Admittedly I am starting to become impatient with the Highlord's absence. The Tower is loosing opportunity by holding out on my testing. I am eager to take on q'halae and promote some activities of my own, but currently there is little that I can do. I have been mulling over a few ideas, but I will need to take them up with the Emissary for approval first.

It is highly discouraging to see a total of four q'halae and only see one not completely disappear. More disappointing, is that she is a family of -one- and tends to lash out at other Dhe'nar. I understand ego, and I further understand aloofness. I have plenty for several dhe'nar. However, she tends to put her own misri on a pedestal comparitively, more so than would be expected.

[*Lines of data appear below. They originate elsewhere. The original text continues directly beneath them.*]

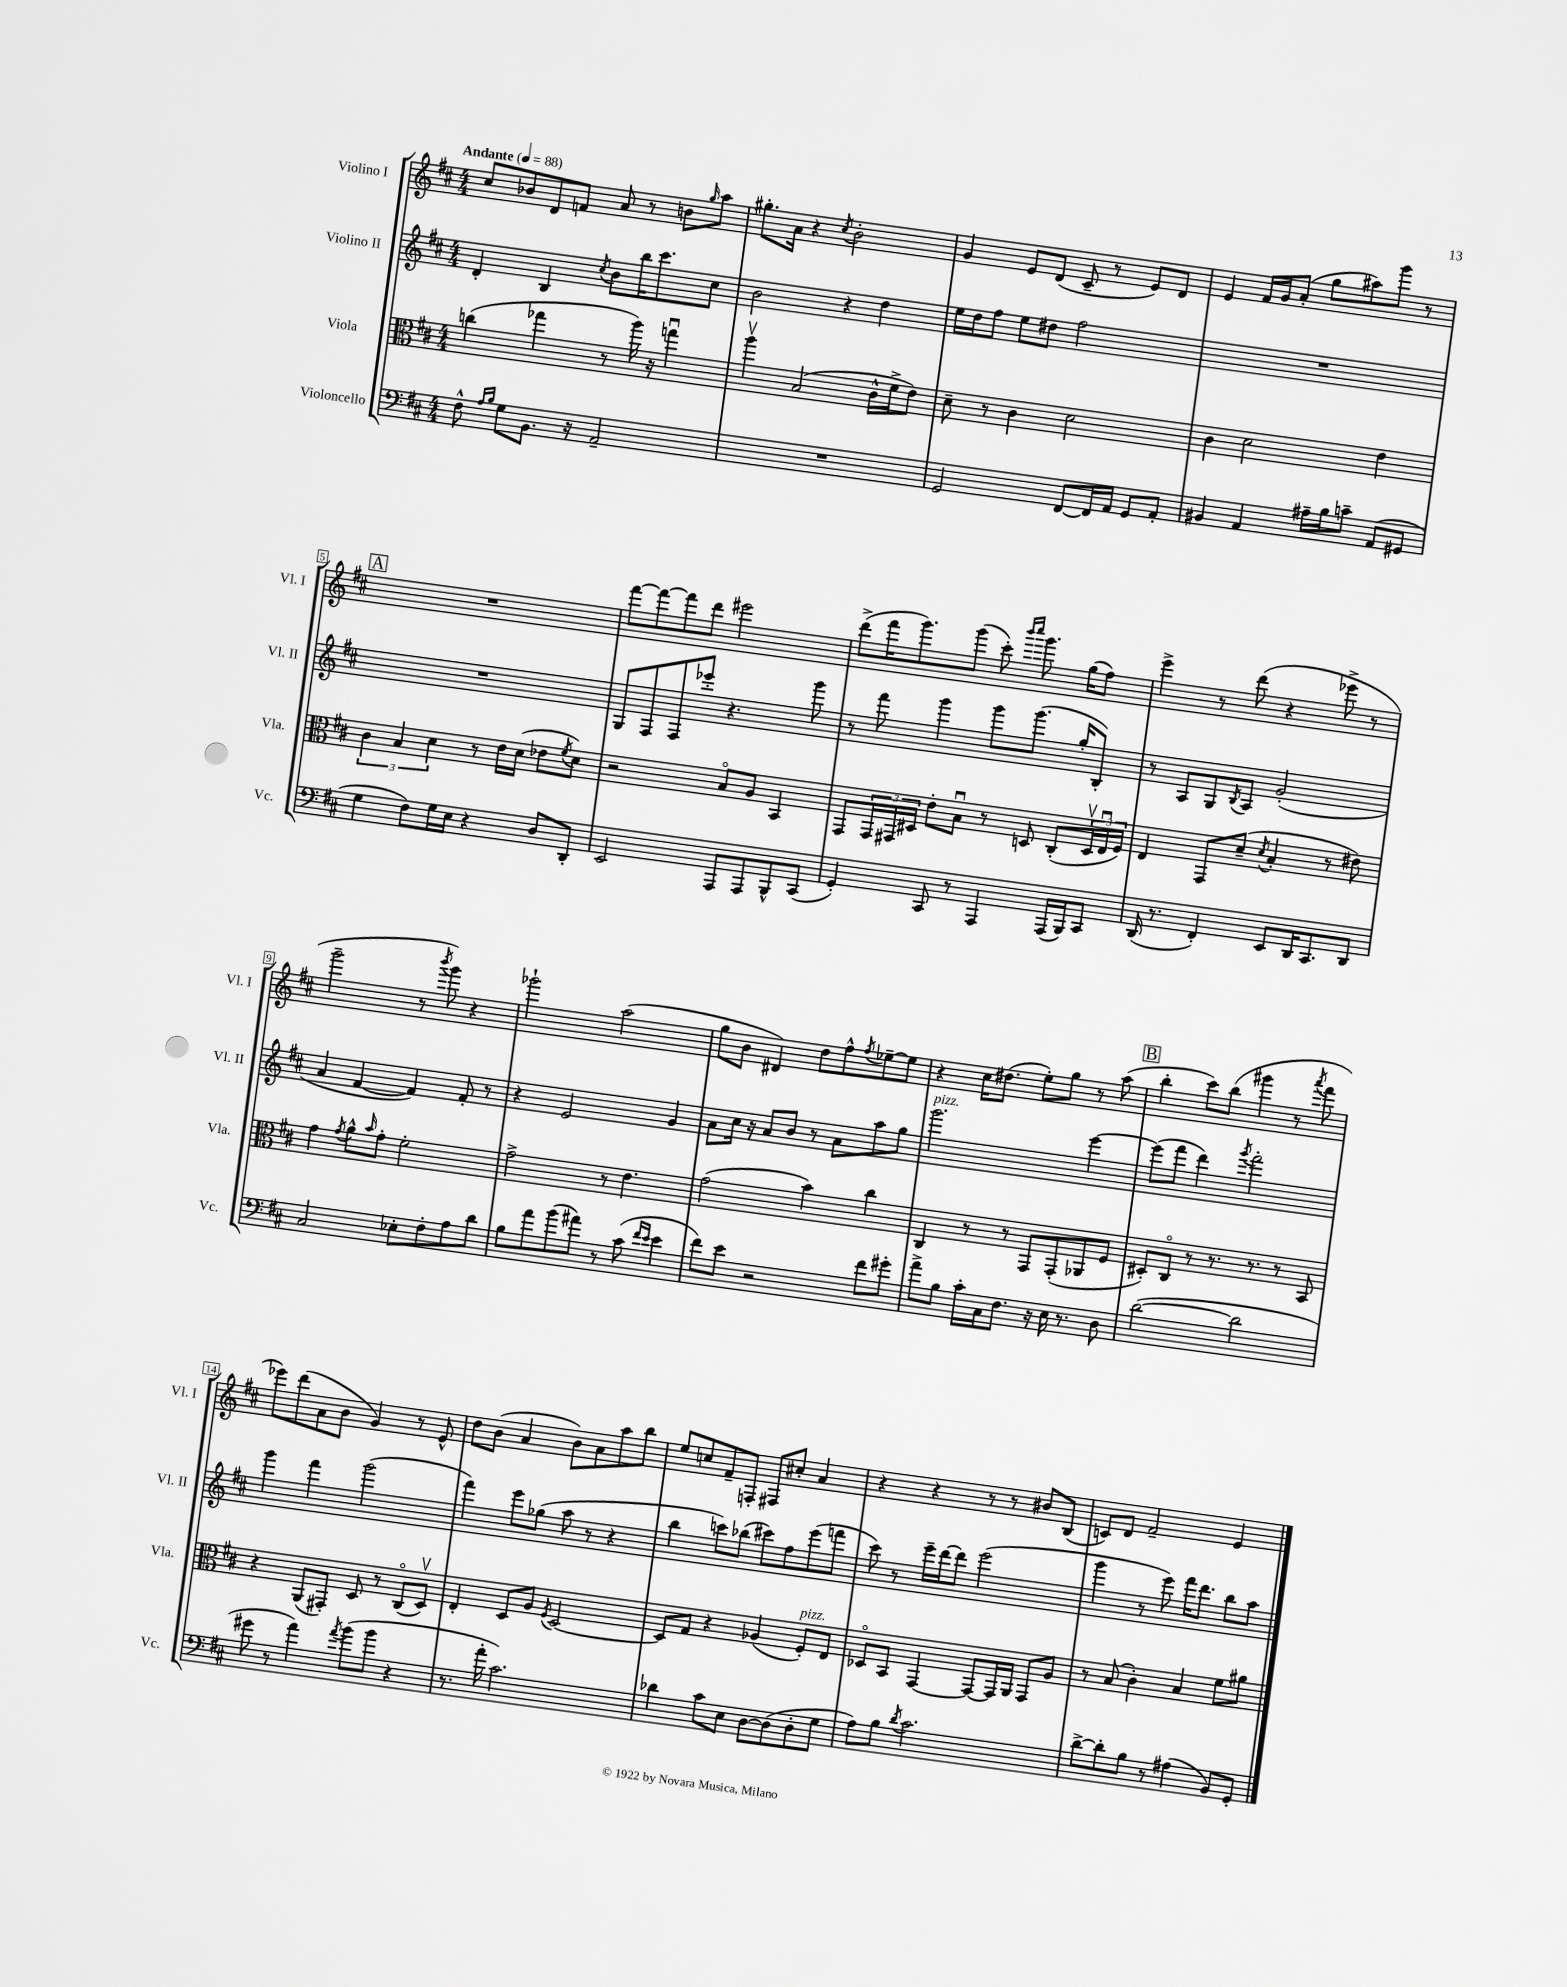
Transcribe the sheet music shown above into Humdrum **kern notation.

**kern	**kern	**kern	**kern
*staff4	*staff3	*staff2	*staff1
*clefF4	*clefC3	*clefG2	*clefG2
*k[f#c#]	*k[f#c#]	*k[f#c#]	*k[f#c#]
*M4/4	*M4/4	*M4/4	*M4/4
*MM88	*MM88	*MM88	*MM88
8F#^^	(4cc	4d'	8cc#
16qqA	.	.	.
16qqB	.	.	.
8G	.	.	8b-
8.BB	4gg-	4B	8d
.	.	.	8f
16r	.	.	.
.	.	8qcc#	.
2AA~	8r	8b	8a
.	16aa)	16bb	8r
.	16r	8.ccc#	.
.	4ggu	.	8b
.	.	.	16qqgg
.	.	8cc#	8aa
=	=	=	=
1r	4aav	2b	8.gg#'
.	.	.	16a
.	(2B	.	4r
.	.	.	8qcc#
.	.	4r	2b'
.	16c#^^	4dd	.
.	16f#^	.	.
.	8e)	.	.
=	=	=	=
2GG	8d~	16ee	4g
.	.	16dd	.
.	8r	8ff#	.
.	4c#	8ee	8e
.	.	8dd#	(8d
[8FF#	2d	2ff#	8c#~
16FF#]	.	.	8r
16AA	.	.	.
8GG	.	.	8e)
8AA'	.	.	8d
=	=	=	=
4BB#	4c#	1r	4e
4AA	2d	.	16f#
.	.	.	16g
.	.	.	(8a'
16A#~	.	.	8gg
16B	.	.	.
8c~	.	.	8aa#)
(8AA	4e	.	8ggg
8GG#	.	.	8r
=	=	=	=
4G	6c#	1r	1r
.	6B	.	.
8F#)	.	.	.
.	6d	.	.
16G	.	.	.
16E	.	.	.
4r	8r	.	.
.	16e	.	.
.	(16d	.	.
8D	8e-	.	.
.	8qf#	.	.
8DD'	8d)	.	.
=	=	=	=
2EE	2r	8G	[8fff#
.	.	8F#	8fff#_
.	.	8F#	8fff#]
.	.	8eee-'	8ddd
8AAA	8Bo	4.r	2eee#
8AAA	8A	.	.
8BBB^^	4BB	.	.
(8CC#	.	8ggg	.
=	=	=	=
4GG')	8GG	8r	(8ddd^
.	24GG	8fff#	16fff#
.	24GG#	.	.
.	.	.	8.ggg)
.	24D#	.	.
8CC#	8e'	4ggg	.
8r	8Bu	.	(8ggg
4AAA	8r	8ggg	8ccc#')
.	.	.	16qqbbb
.	.	.	16qqcccc#
.	8D	(8.ggg	8.ggg
(16AAA	(8C#'	.	.
16BBB)	.	16gg'	(16gg
8CC#	24Dv	8B')	8ff#)
.	24Eu	.	.
.	24F#)	.	.
=	=	=	=
(16DD	4E	8r	4eee^
8.r	.	.	.
.	.	8A	.
4FF#')	8GG	8G	8r
.	.	8qB	.
.	(8d~	8A	(8ddd
.	8qd	.	.
8EE	4B'	(2g'	4r
16DD	.	.	.
8.CC#	.	.	.
.	8r	.	8eee-^
8DD	8e#)	.	8r
=	=	=	=
2C#	4g	4a	2ggg~
.	8qg	.	.
.	8a^^	[4f#	.
.	16qqb	.	.
.	8g'	.	.
8E-'	2f#'	4f#])	8r
.	.	.	8qbbb
8F#'	.	.	8ggg)
8A	.	8f#'	4r
8d	.	8r	.
=	=	=	=
8B	2g^	4r	2ggg-`
8a	.	.	.
(8b	.	2e	.
8a#)	.	.	.
8r	8r	.	(2aa
(8c#	4.e	.	.
16qqf#	.	.	.
16qqe	.	.	.
4e	.	4g	.
=	=	=	=
8f#)	(2g	8a	8gg
8e	.	16cc#	8b
.	.	16r	.
2r	.	8a	4d#)
.	.	8b	.
.	4b)	8r	8dd
.	.	8a	8ff#^^
.	.	.	8qff#
8f#	4cc#	8aa	[8ee-~
8g#'	.	8gg	8ee-]
=	=	=	=
8a^	4C#	2.ggg	4r
8B	.	.	.
16c#'	8r	.	16cc#
16C#	.	.	(8.dd#
8.F#	8r	.	.
.	8GG	.	8ee')
16r	.	.	.
16E	(8GG'	.	8gg
8.r	.	.	.
.	8AA-	[4eee	8r
8D	8F#	.	(8aa
=	=	=	=
([2d	8D#')	(8eee]	4bb'
.	8C#o	8fff#	.
.	8r	4ddd)	8ccc#)
.	8.r	.	(8bb
.	.	8qggg	.
2d]	.	2fff#'	4ggg#
.	8.r	.	.
.	8r	.	8r
.	.	.	8qaaa
.	8BB	.	8fff#
=	=	=	=
8g#	4r	4ggg	8eee-)
8r	.	.	(8ddd
4a)	(8AA	4fff#	8a
.	8GG#')	.	8b
8qa	.	.	.
(8b	8D	(2ggg	4g)
8b	8r	.	.
4r	(8C#o	.	8r
.	8Dv)	.	8e^^
=	=	=	=
8.r	4E'	4fff#)	8dd
.	.	.	(8b
16a'	.	.	.
2.c#)	8D	8eee	4a
.	8A	(8gg-	.
.	8qF#	.	.
.	[2D	8aa	8b)
.	.	8r	8a
.	.	4r	8aa
.	.	.	8bb
=	=	=	=
4d-	8D]	4bb	8ee
.	8G	.	8cc
8c#	4r	8ccc)	8f#~
8E	.	(8bb-	8F'
[8D	(4A-	8ccc#)	8F#
(8D]	.	8ff#	8cc#'
8D'	8F#')	(8eee	4a
8G	8E	8fff	.
=	=	=	=
8A)	8D-o	8ccc#)	4r
8B	8BB	8r	.
8qd	.	.	.
2.c#	[4GG	16eee~	4r
.	.	[16ddd	.
.	.	8ddd]	.
.	8GG_	(2eee	8r
.	16GG]	.	8r
.	16AA	.	.
.	8GG	.	8b#
.	8A	.	(8B
=	=	=	=
[8d^	8r	4ggg	8c)
8d']	(8B	.	8d
8B	4c#')	8r	2f#~
8r	.	8eee)	.
(4A#	4B	16fff#	.
.	.	8.ddd	.
8BB)	8f#	8bb	4e
8GG'	8a#	8aa	.
==	==	==	==
*-	*-	*-	*-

The Blade and I cannot help but conclude the girl wishes to be the Emissary's consort, rather than have any true ambition. Time will tell, I expect. She has potential, though I hope at some point the Emissary will test her ability to forfeit selfish desires as well as learn trust and unity among the Family.

Musings - 2008 entries: Text

Tuesday, 12 August 2008

The Bard is Bored
Mood:  chillin'

It's unlike me to be such a hermit. I've been keeping to myself lately, only going out in the early morning to keep my falchion sharp. My handmaidens likely miss my attention, and I'd hate to have them falter in their training due to my absence.

Only a few weeks before the Highlord is supposedly back. I can only hope that my testing is his first priority, as I've waited quite some time now. Thankfully, my tenure has not been as long as some but certainly long enough that with a lesser will I might have returned to Sharath.

I'm looking forward to gaining a q'halae, if possible. I think I'd have much to offer a new recruit and additionally it would give me something to do with my idle time.

-Tah'lon

Musings - 2008 entries: Text

CONCLUSION

Note: Not long after this, it was determined that the Highlord was not returning and would be on hiatus for likely another year. The Tower at this time was not willing to keep an active officer membership, and thus new members would not be allowed to join. I had already completed my q'hali training years ago, and met with the same stagnation, and a second time was simply irritating. My caste refused to let me further waste time, thus was summoned to returned to Sharath to leave everything behind.